# SUPPLIED DATA
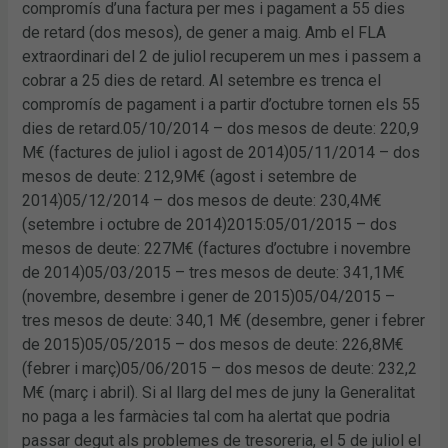
compromís d’una factura per mes i pagament a 55 dies
de retard (dos mesos), de gener a maig. Amb el FLA
extraordinari del 2 de juliol recuperem un mes i passem a
cobrar a 25 dies de retard. Al setembre es trenca el
compromís de pagament i a partir d’octubre tornen els 55
dies de retard.05/10/2014 – dos mesos de deute: 220,9
M€ (factures de juliol i agost de 2014)05/11/2014 – dos
mesos de deute: 212,9M€ (agost i setembre de
2014)05/12/2014 – dos mesos de deute: 230,4M€
(setembre i octubre de 2014)2015:05/01/2015 – dos
mesos de deute: 227M€ (factures d’octubre i novembre
de 2014)05/03/2015 – tres mesos de deute: 341,1M€
(novembre, desembre i gener de 2015)05/04/2015 –
tres mesos de deute: 340,1 M€ (desembre, gener i febrer
de 2015)05/05/2015 – dos mesos de deute: 226,8M€
(febrer i març)05/06/2015 – dos mesos de deute: 232,2
M€ (març i abril). Si al llarg del mes de juny la Generalitat
no paga a les farmàcies tal com ha alertat que podria
passar degut als problemes de tresoreria, el 5 de juliol el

# EXERCISE DESCRIPTION
Transcribe the listing in full. Omit the pictures and keep every line exact.

# RESULT FOR THIS TASK
compromís d’una factura per mes i pagament a 55 dies
de retard (dos mesos), de gener a maig. Amb el FLA
extraordinari del 2 de juliol recuperem un mes i passem a
cobrar a 25 dies de retard. Al setembre es trenca el
compromís de pagament i a partir d’octubre tornen els 55
dies de retard.05/10/2014 – dos mesos de deute: 220,9
M€ (factures de juliol i agost de 2014)05/11/2014 – dos
mesos de deute: 212,9M€ (agost i setembre de
2014)05/12/2014 – dos mesos de deute: 230,4M€
(setembre i octubre de 2014)2015:05/01/2015 – dos
mesos de deute: 227M€ (factures d’octubre i novembre
de 2014)05/03/2015 – tres mesos de deute: 341,1M€
(novembre, desembre i gener de 2015)05/04/2015 –
tres mesos de deute: 340,1 M€ (desembre, gener i febrer
de 2015)05/05/2015 – dos mesos de deute: 226,8M€
(febrer i març)05/06/2015 – dos mesos de deute: 232,2
M€ (març i abril). Si al llarg del mes de juny la Generalitat
no paga a les farmàcies tal com ha alertat que podria
passar degut als problemes de tresoreria, el 5 de juliol el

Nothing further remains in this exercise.